Negli ultimi venti anni la magistratura ha rappresentato un contrappeso alla politica, anche superiore alla sua legittimità. Almeno dal decreto Biondi in poi (pensato dal primo governo Berlusconi del 1994) una parte, la più rumorosa, della magistratura ha capito che la sua alleanza con la stampa le avrebbe permesso di esercitare una forte pressione.
A differenza delle alte burocrazie di Stato, senza le quali è tecnicamente difficile governare a Roma, l’influenza della magistratura è stata più politica. Una sorta di terza Camera, etica, del Parlamento.
Oggi con il governo a trazione grillina il vero cambiamento è proprio nel rapporto con questa parte della magistratura. Che è diventato fluido. L’emendamento sulla cancellazione della prescrizione dopo il primo grado di giudizio è un intervento simile e opposto al decreto Biondi. Con quest’ultimo, dicevano i giustizialisti riscaldati da Mani pulite, avremmo scarcerato centinaia di malfattori: forse. Con l’emendamento Bonafede, terremo sotto processo senza fine milioni di innocenti e qualche colpevole: è certo.

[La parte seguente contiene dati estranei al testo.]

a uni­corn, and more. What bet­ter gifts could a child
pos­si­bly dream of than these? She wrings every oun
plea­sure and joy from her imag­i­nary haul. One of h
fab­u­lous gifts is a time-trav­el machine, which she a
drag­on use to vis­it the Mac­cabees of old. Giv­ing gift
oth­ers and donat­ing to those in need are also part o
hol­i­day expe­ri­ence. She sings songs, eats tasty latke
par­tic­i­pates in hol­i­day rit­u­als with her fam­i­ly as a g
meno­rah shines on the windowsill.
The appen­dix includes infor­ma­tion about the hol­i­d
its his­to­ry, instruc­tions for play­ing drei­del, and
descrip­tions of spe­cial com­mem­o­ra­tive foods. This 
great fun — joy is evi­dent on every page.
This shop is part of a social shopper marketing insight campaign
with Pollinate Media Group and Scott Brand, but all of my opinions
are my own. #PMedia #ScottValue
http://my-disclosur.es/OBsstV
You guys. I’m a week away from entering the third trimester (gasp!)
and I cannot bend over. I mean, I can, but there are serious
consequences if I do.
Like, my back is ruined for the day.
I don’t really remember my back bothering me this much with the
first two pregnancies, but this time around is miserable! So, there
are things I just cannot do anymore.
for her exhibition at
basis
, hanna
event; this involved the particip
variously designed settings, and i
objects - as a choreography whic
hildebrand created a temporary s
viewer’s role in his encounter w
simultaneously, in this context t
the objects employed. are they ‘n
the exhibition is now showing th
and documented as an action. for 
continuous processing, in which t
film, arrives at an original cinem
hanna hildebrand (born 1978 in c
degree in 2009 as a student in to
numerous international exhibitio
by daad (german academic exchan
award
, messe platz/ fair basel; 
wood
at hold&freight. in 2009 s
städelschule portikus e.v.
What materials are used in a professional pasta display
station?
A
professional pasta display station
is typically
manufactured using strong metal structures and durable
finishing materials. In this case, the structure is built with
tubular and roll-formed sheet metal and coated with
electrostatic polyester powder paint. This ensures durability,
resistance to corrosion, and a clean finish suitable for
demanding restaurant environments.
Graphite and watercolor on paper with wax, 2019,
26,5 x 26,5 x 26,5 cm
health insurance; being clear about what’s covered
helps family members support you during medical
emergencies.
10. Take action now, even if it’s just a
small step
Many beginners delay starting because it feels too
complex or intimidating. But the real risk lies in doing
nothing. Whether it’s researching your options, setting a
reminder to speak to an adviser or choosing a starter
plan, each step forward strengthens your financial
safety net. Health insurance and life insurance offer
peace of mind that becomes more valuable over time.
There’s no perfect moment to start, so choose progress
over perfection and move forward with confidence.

La politica, con Berlusconi, con Prodi, con Renzi, ha sperimentato il potere giudiziario, nella sua vulgata mediatica, sulla pelle. Al contrario i rappresentanti del mondo grillino parlano la stessa lingua di questa componente giudiziaria: che per carità dice di non voler fare politica, perché ha capito bene come farla, senza ridursi lo stipendio e il ruolo. Cioè non abbandonando la toga. Il caso Di Pietro, Ingroia insegnano.
Ma l’intuitus personae riguarda anche altri fronti. La Corte costituzionale, sì proprio quella di Amato e company, ha bocciato una norma fondamentale del Jobs Act di Renzi. Prima il licenziamento illegittimo veniva punito con una sanzione di due mesi di multa per ogni anno di anzianità. I supremi giudici hanno deciso che non basta: o meglio che saranno i loro colleghi magistrati ordinari a decidere l’entità del risarcimento. Insomma un’altra materia che il legislatore voleva consegnare ad un automatismo soggetto ad una legge generale e valida per tutti, e che i magistrati hanno deciso di riassegnarsi.
Questo è l’impasto pericoloso di questa Terza Repubblica. In cui la politica e un’élite di magistrati dettano le regole. Tra qualche anno dovremmo preoccuparci non più della separazione delle carriere (sogno che mai si realizzerà) ma della separazione dei poteri.